Answer:
2A) The centre is (-3,2) and the radius is 5.
Step-by-step explanation:
2A)
Okay so if you have the equation of a circle in standard from (ie it looks something like this: (x-h)² + (y-k)² = r² ), it's pretty easy to find the centre and radius because in this form, r is the radius and (h,k) is the centre of the circle.
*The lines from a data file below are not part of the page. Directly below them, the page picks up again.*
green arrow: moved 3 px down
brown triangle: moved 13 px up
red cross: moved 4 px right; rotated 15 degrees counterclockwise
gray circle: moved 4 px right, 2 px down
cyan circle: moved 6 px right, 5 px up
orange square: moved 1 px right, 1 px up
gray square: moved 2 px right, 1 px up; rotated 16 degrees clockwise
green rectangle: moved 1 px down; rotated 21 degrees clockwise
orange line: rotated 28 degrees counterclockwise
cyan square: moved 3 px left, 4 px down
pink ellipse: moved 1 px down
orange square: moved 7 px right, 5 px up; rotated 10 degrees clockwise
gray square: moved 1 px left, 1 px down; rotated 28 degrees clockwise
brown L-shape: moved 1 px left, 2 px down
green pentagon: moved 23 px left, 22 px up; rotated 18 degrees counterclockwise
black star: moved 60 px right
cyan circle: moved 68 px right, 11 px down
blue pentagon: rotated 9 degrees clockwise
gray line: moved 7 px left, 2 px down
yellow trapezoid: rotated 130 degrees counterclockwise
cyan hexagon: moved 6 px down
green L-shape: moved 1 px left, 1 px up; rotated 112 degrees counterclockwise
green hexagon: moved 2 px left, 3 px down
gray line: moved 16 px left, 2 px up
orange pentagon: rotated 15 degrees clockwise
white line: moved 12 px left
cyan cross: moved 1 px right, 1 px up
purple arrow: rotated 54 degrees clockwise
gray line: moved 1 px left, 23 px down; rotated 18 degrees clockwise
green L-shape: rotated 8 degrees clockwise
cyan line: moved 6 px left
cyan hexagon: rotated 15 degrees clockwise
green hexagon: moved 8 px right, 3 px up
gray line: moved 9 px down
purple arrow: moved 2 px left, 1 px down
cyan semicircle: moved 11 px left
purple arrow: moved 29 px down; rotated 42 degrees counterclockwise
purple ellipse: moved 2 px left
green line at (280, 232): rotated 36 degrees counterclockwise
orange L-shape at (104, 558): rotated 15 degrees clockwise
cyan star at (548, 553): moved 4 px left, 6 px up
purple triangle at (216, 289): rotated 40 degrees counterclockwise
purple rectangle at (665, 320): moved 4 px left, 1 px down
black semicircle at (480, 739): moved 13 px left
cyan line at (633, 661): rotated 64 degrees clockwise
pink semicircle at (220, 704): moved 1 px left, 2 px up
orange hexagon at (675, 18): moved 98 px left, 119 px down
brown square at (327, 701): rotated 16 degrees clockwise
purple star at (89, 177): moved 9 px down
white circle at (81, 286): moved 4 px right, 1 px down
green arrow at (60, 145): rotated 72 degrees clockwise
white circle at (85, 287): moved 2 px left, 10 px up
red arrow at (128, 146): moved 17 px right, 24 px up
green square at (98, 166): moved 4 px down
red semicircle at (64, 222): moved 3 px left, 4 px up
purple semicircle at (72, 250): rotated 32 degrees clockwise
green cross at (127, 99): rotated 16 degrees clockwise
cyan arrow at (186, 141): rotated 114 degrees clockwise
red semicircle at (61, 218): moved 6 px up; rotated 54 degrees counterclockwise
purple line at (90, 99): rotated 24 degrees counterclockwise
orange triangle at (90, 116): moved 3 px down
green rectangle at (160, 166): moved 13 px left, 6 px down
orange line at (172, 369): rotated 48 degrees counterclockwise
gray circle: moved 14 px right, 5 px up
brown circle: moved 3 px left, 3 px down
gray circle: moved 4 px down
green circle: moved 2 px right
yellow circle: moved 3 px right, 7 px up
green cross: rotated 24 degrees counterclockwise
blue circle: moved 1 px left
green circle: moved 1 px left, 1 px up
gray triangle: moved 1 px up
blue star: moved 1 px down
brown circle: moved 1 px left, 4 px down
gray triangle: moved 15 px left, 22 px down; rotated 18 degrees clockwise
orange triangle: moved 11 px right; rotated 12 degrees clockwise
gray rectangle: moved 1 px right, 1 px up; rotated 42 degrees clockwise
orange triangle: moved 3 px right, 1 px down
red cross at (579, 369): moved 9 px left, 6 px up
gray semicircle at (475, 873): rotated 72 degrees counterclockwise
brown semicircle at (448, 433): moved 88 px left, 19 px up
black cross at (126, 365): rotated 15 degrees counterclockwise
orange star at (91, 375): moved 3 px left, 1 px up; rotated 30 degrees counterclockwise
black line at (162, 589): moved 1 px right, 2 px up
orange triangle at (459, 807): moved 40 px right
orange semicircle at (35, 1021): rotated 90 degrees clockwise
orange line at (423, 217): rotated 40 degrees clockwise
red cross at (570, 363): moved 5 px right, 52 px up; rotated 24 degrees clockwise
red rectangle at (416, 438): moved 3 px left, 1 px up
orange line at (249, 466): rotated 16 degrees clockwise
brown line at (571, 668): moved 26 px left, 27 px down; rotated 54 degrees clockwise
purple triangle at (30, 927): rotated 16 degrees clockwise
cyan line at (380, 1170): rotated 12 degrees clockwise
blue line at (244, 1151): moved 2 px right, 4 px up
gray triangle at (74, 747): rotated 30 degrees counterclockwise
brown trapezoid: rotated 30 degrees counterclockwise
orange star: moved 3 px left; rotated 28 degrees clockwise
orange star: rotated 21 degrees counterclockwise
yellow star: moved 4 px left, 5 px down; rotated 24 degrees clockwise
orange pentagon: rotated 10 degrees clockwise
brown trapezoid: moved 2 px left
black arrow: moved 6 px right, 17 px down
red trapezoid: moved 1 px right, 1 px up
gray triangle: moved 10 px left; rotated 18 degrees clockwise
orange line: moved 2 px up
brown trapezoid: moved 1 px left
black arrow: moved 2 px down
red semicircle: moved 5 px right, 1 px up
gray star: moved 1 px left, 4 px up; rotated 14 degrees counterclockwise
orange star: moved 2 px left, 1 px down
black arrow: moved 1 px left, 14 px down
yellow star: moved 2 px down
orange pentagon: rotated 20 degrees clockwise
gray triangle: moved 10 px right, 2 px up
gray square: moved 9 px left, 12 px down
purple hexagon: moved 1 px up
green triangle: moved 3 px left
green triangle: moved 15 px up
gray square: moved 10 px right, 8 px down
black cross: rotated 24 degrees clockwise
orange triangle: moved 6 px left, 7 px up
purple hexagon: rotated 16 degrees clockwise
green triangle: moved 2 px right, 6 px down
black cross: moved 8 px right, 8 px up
Note that (x-h)² + (y-k)² = x²+(-2h)x+h² + y²+(-2k)y+k²
In our case [x²+y²+6x-4y-12=0], we can see that -2h=6 (because 6 is the coefficient of x) and -2k=-4 (because -4 is the coefficient of y).
-2h=6, h=-3
-2k=-4, k=2
Let's sub these in:
x²+(-2h)x+h² + y²+(-2k)y+k² = r²
x²+6x+(-3)² + y²-4y+(2)² = r²
x²+6x+9 + y²-4y+4 = r²
x²+y²+6x-4y+(13-r²)=0
x²+y²+6x-4y+(13-r²)=x²+y²+6x-4y-12=0
13-r²=-12
r²=25
r=5
So our equation in standard form is (x+3)²+(y-2)²=25, which means the centre is (-3,2) and the radius is 5.